§ **Requirements**
• 1. Using the bicycle forum thread, decide whether each statement is true: (a) Sean bought the Columbia 5 Star in AZ. (b) The front rocket light on the Columbia was repaired. (c) Finding a chrome rear light took five months. For each, answer yes or no and quote the words of the thread that settle it.
• 2. Translate this sentence from the bicycle forum thread into Spanish: "I enjoy looking at all the cool bikes on here, and all the info that gets passed along."
• 3. In the bicycle forum thread, what year was the Columbia that bicycle larry started out with?

§ **Given text**
# New to the Cabe



## Roadkill (Feb 21, 2017)

Hey everyone, my name is Sean, and I'm glad I found, and joined this site. I enjoy looking at all the cool bikes on here, and all the info that gets passed along. Here are my 2 bikes. My first one I bought locally here in AZ last year. A Columbia 5 Star. I think it's a mid 50's. I love this bike. Second is a 1951? JC Higgins Color Flow I just bought last week locally from the same guy. Ride on!
Sean


----------



## bicycle larry (Feb 21, 2017)

tats what I started out with a 1952 Columbia and a jc Higgins same colour and it had the chrome jc Higgins logo on the back like yours ,also the other jc did not have that on it I had , also the bat wing was still on it  nice find!!!!!  from bicycle larry


----------



## Roadkill (Feb 21, 2017)

Thanks Larry. I read on here somewhere that only 50 and 51 had the chrome emblem on the rack. I added the lights to the Columbia, since the front rocket light was rusted beyond repair. Took 5 months to find a chrome rear light. I'm pretty sure the rack on it is not original tho


----------



## ivrjhnsn (Feb 21, 2017)

Welcome aboard !

Stored records:
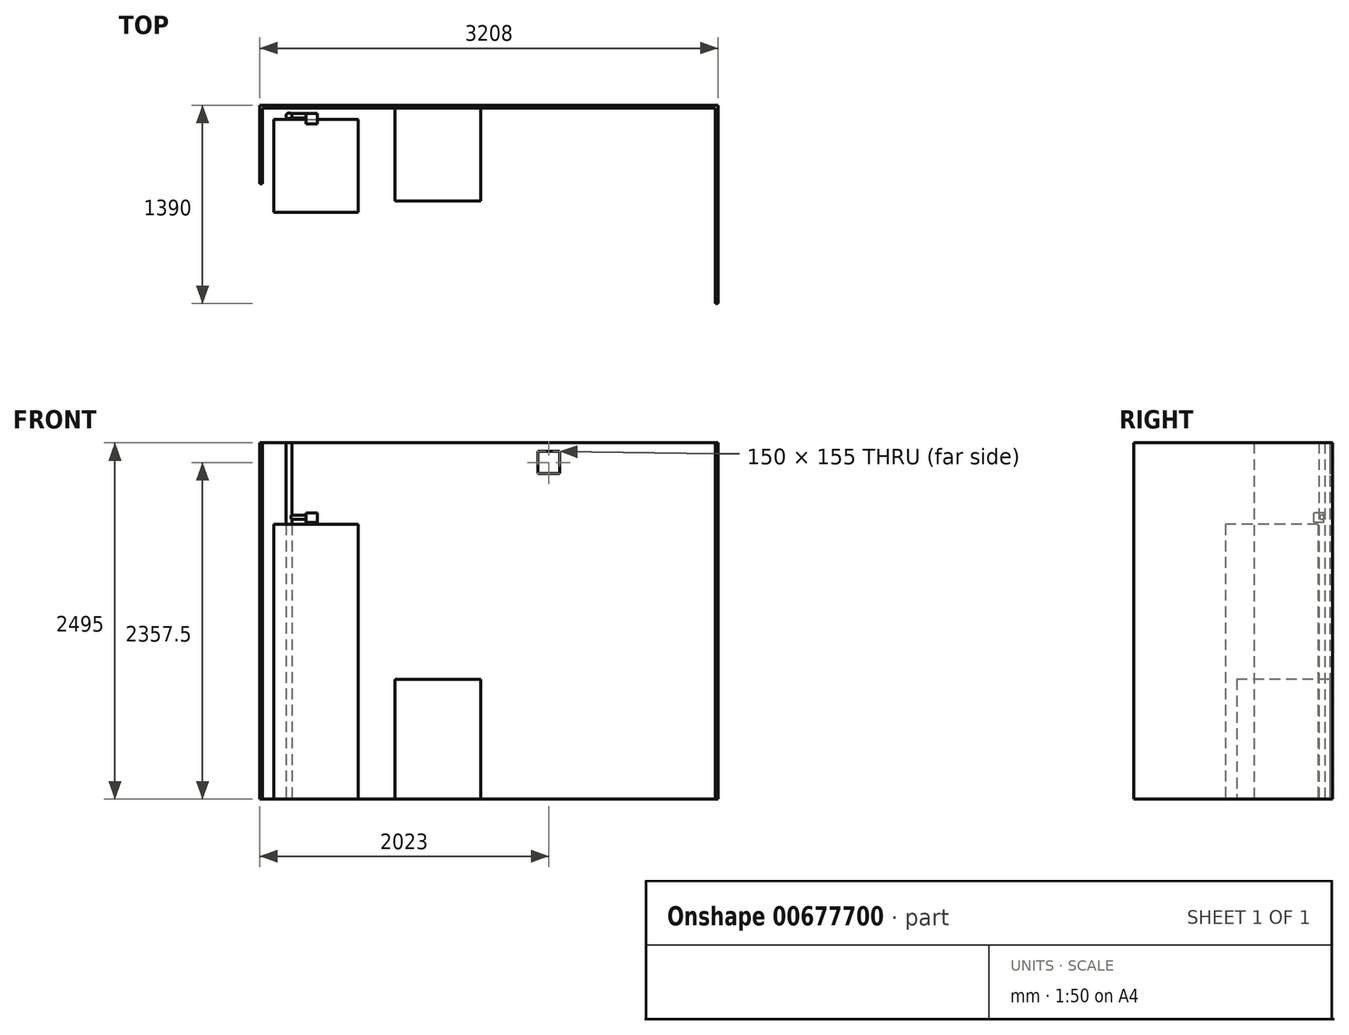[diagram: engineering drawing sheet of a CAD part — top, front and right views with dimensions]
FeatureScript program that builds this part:
annotation { "Feature Type Name" : "Feature", "Feature Type Description" : "" }
export const myFeature = defineFeature(function(context is Context, id is Id, definition is map)
    precondition{}
    {
        {
            var Q0;
            Q0=qCreatedBy(makeId("Top.planeOp"),FACE);
            var sketch = newSketch(context, id + "F0", { "sketchPlane" : qUnion([Q0])});
            skLineSegment(sketch, "E0.top", {"start": v(0, 530) * mm, "end": v(3168, 530) * mm});
            skLineSegment(sketch, "E0.left", {"start": v(0, 0) * mm, "end": v(0, 530) * mm});
            skLineSegment(sketch, "E0.right", {"start": v(3168, -840) * mm, "end": v(3168, 530) * mm});
            skLineSegment(sketch, "E1.0", {"start": v(-20, 0) * mm, "end": v(-20, 550) * mm});
            skLineSegment(sketch, "E1.1", {"start": v(-20, 550) * mm, "end": v(3188, 550) * mm});
            skLineSegment(sketch, "E1.2", {"start": v(3188, -840) * mm, "end": v(3188, 550) * mm});
            skLineSegment(sketch, "E2", {"start": v(-20, 0) * mm, "end": v(0, 0) * mm});
            skLineSegment(sketch, "E3", {"start": v(3168, -840) * mm, "end": v(3188, -840) * mm});
            skSolve(sketch);
        }
        {
            var Q0;
            Q0 = qSketchRegion(id + "F0", true);
            extrude(context, id + "F1", {"entities" : qUnion([Q0]), "depth" : 2495 * mm, "offsetDistance" : 25 * mm});
        }
        {
            var Q0;
            Q0=makeQuery(id+"F1.opExtrude","SWEPT_FACE",FACE,{"disambiguationData":[OSD([sQuery(id+"F0.wireOp",EDGE,"E0.top")])]});
            var sketch = newSketch(context, id + "F2", { "sketchPlane" : qUnion([Q0])});
            skLineSegment(sketch, "E4.bottom", {"start": v(2078, 2435) * mm, "end": v(1928, 2435) * mm});
            skLineSegment(sketch, "E4.top", {"start": v(2078, 2280) * mm, "end": v(1928, 2280) * mm});
            skLineSegment(sketch, "E4.left", {"start": v(2078, 2435) * mm, "end": v(2078, 2280) * mm});
            skLineSegment(sketch, "E4.right", {"start": v(1928, 2435) * mm, "end": v(1928, 2280) * mm});
            skSolve(sketch);
        }
        {
            var Q0;
            Q0 = qSketchRegion(id + "F2", true);
            extrude(context, id + "F3", {"entities" : qUnion([Q0]), "operationType" : NewBodyOperationType.REMOVE, "oppositeDirection" : true, "depth" : 25 * mm, "offsetDistance" : 25 * mm});
        }
        {
            var Q0;
            Q0=qCreatedBy(makeId("Top.planeOp"),FACE);
            var sketch = newSketch(context, id + "F4", { "sketchPlane" : qUnion([Q0])});
            skLineSegment(sketch, "E5.top", {"start": v(78, -200) * mm, "end": v(668, -200) * mm});
            skLineSegment(sketch, "E5.left", {"start": v(78, 450) * mm, "end": v(78, -200) * mm});
            skLineSegment(sketch, "E5.right", {"start": v(668, 450) * mm, "end": v(668, -200) * mm});
            skLineSegment(sketch, "E6.0", {"start": v(78, 450) * mm, "end": v(668, 450) * mm});
            skPoint(sketch, "E7.start.orphan", {"position": v(78, 530) * mm});
            skPoint(sketch, "E8.orphan", {"position": v(668, 530) * mm});
            skSolve(sketch);
        }
        {
            var Q0;
            Q0 = qSketchRegion(id + "F4", true);
            extrude(context, id + "F5", {"entities" : qUnion([Q0]), "depth" : 1925 * mm, "offsetDistance" : 25 * mm});
        }
        {
            var Q0;
            Q0=qCreatedBy(makeId("Top.planeOp"),FACE);
            var sketch = newSketch(context, id + "F6", { "sketchPlane" : qUnion([Q0])});
            skLineSegment(sketch, "E9.bottom", {"start": v(928, 530) * mm, "end": v(1528, 530) * mm});
            skLineSegment(sketch, "E9.top", {"start": v(928, -120) * mm, "end": v(1528, -120) * mm});
            skLineSegment(sketch, "E9.left", {"start": v(928, 530) * mm, "end": v(928, -120) * mm});
            skLineSegment(sketch, "E9.right", {"start": v(1528, 530) * mm, "end": v(1528, -120) * mm});
            skSolve(sketch);
        }
        {
            var Q0;
            Q0 = qSketchRegion(id + "F6", true);
            extrude(context, id + "F7", {"entities" : qUnion([Q0]), "depth" : 840 * mm, "offsetDistance" : 25 * mm});
        }
        {
            var Q0;
            Q0=qCreatedBy(makeId("Top.planeOp"),FACE);
            var sketch = newSketch(context, id + "F8", { "sketchPlane" : qUnion([Q0])});
            skCircle(sketch, "E10", {"center": v(185, 475) * mm, "radius": 20 * mm});
            skSolve(sketch);
        }
        {
            var Q0;
            Q0 = qSketchRegion(id + "F8", true);
            var Q1;
            Q1=makeQuery(id+"F1.opExtrude","CAP_VERTEX",VERTEX,{"disambiguationData":[OSD([sQuery(id+"F0.wireOp",EDGE,"E0.top"),sQuery(id+"F0.wireOp",EDGE,"E0.left")])],"isStart":false});
            extrude(context, id + "F9", {"entities" : qUnion([Q0]), "operationType" : NewBodyOperationType.ADD, "endBound" : BoundingType.UP_TO_VERTEX, "depth" : 25 * mm, "endBoundEntityVertex" : qUnion([Q1]), "offsetDistance" : 25 * mm});
        }
        {
            var Q0;
            Q0=makeQuery(id+"F1.opExtrude","SWEPT_FACE",FACE,{"disambiguationData":[OSD([sQuery(id+"F0.wireOp",EDGE,"E0.left")])]});
            cPlane(context, id + "F10", {"entities" : qUnion([Q0]), "cplaneType" : CPlaneType.OFFSET, "offset" : 185 * mm, "width" : 150 * mm, "height" : 150 * mm});
        }
        {
            var Q0;
            Q0=qCreatedBy(id+"F10.planeOp",FACE);
            var sketch = newSketch(context, id + "F11", { "sketchPlane" : qUnion([Q0])});
            skLineSegment(sketch, "E11.0", {"start": v(455, 2495) * mm, "end": v(495, 2495) * mm});
            skLineSegment(sketch, "E12", {"start": v(475, 2495) * mm, "end": v(475, 1975) * mm});
            skCircle(sketch, "E13", {"center": v(475, 1975) * mm, "radius": 15 * mm});
            skSolve(sketch);
        }
        {
            var Q0;
            Q0 = qSketchRegion(id + "F11", true);
            extrude(context, id + "F12", {"entities" : qUnion([Q0]), "operationType" : NewBodyOperationType.ADD, "depth" : 200 * mm, "offsetDistance" : 25 * mm});
        }
        {
            var Q0;
            Q0=makeQuery(id+"F12.opExtrude","CAP_FACE",FACE,{"disambiguationData":[OSD([sQuery(id+"F11.wireOp",EDGE,"E13")])],"isStart":false});
            var sketch = newSketch(context, id + "F13", { "sketchPlane" : qUnion([Q0])});
            skLineSegment(sketch, "E14.bottom", {"start": v(490, 1937) * mm, "end": v(420, 1937) * mm});
            skLineSegment(sketch, "E14.top", {"start": v(490, 2005) * mm, "end": v(420, 2005) * mm});
            skLineSegment(sketch, "E14.left", {"start": v(490, 1937) * mm, "end": v(490, 2005) * mm});
            skLineSegment(sketch, "E14.right", {"start": v(420, 1937) * mm, "end": v(420, 2005) * mm});
            skLineSegment(sketch, "E15", {"start": v(420, 1971) * mm, "end": v(250.84, 1971) * mm});
            skSolve(sketch);
        }
        {
            var Q0;
            Q0 = qSketchRegion(id + "F13", true);
            extrude(context, id + "F14", {"entities" : qUnion([Q0]), "operationType" : NewBodyOperationType.ADD, "oppositeDirection" : true, "depth" : 80 * mm, "offsetDistance" : 25 * mm});
        }
    });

§ **Solutions for each task**
• 1.
(a) Yes: "My first one I bought locally here in AZ last year. A Columbia 5 Star."
(b) No: "since the front rocket light was rusted beyond repair."
(c) Yes: "Took 5 months to find a chrome rear light."

• 2. Me gusta mirar todas las bicis geniales que hay aquí y toda la información que se comparte.

• 3. 1952